● Extract to read
Start of Block
Q: To get back to Phil Graham for a minute. There are two things that I'd like to bring up about him: first, he supported Alger Hiss, first, right? And he flip "flopped on that issue". But he was at loggerheads with Nixon on that and that was the beginning of this kind of life-long enmity between Nixon and the Post?A: Yes, he supported Alger Hiss largely because he had been a Supreme Court law clerk for Justice Felix Frankfurt. Frankfurt felt very strongly that Hiss was innocent. Hiss was accused of spying also. But Phil was interested in being a with-it kind of guy, very modern, up to the minute, involved in the thinking of his times. So the thinking of his times was the Cold War and was anti-Soviet and get all the domestic spies. He eventually gave in to this way of thinking, with the majority of his friends and associates thinking if Hiss wasn't a spy himself he should at least be made an example of because there were spies among us.
So he was instrumental in that, but before he did turn around on Hiss, I believe he accused Nixon of excesses in trying to prosecute Hiss. Hiss was one of the case was that Nixon made his reputation on as an anti-Communist and as an important national political figure. He was the one who was running around screaming about Hiss, so Phil Graham criticized Nixon for this.
Nixon takes things like that very personally and he never forgot it. So when he became president a number of years later, Phil Graham was dead, Katharine
was the head of the Washington Post and she made her usual overtures to the incumbent president. You know, "Come over, get to know my editors, tell them how you want your stories covered." And Nixon, instead of accepting it, he rejected it because he was still angry about what happened fifteen years ago. So he rejected her overtures and then for her own reasons, I guess she had nothing to lose, went after him.
You see, everybody that was involved in that Watergate investigation was doing it from their own perspective. Woodward was doing it from the Naval Intelligence perspective, Bernstein was doing it from the perspective of being a reporter who finally wanted to do a story that would get him out of his suburban courtroom beat. Katharine Graham wanted to keep Ben Bradlee
happy and Bradlee had his own sources of information about, you know, Nixon
is going to be brought down and you're going to be the one to do it. And she
didn't care because she hated Nixon by that time.
End of Block
● What the task requires
Can you write out the interview again, starting at "Nixon takes things" and ending at "went after him.", with "overtures" renamed to "advances" throughout? The lines that follow have no connection to the interview.

● Stored data
Start of Block
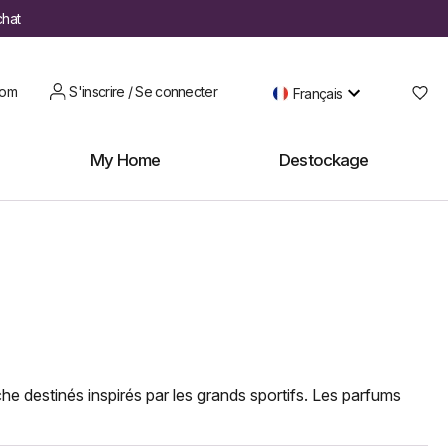
chat
oom
S'inscrire / Se connecter
Français
My Home
Destockage
 destinés inspirés par les grands sportifs. Les parfums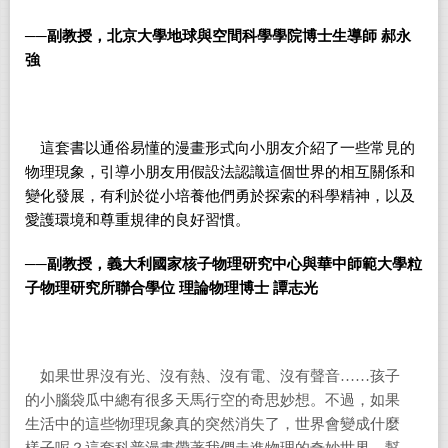
──
副教授，北京大學地球與空間科學學院博士生導師 郝永
強
這套書以通俗易懂的漫畫形式向小朋友介紹了一些常見的
物理現象，引導小朋友用假設法認識這個世界的相互關係和
變化發展，有利於從小培養他們勇於探索的科學精神，以及
愛護環境和尊重規律的良好習慣。
──
副教授，義大利國家核子物理研究中心與華中師範大學粒
子物理研究所聯合學位 理論物理博士 譚志光
如果世界沒有光、沒有熱、沒有電、沒有聲音……孩子
的小腦袋瓜中總有很多天馬行空的奇思妙想。不過，如果
生活中的這些物理現象真的突然消失了，世界會變成什麼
End of Block
● Expected output
Nixon takes things like that very personally and he never forgot it. So when he became president a number of years later, Phil Graham was dead, Katharine
was the head of the Washington Post and she made her usual advances to the incumbent president. You know, "Come over, get to know my editors, tell them how you want your stories covered." And Nixon, instead of accepting it, he rejected it because he was still angry about what happened fifteen years ago. So he rejected her advances and then for her own reasons, I guess she had nothing to lose, went after him.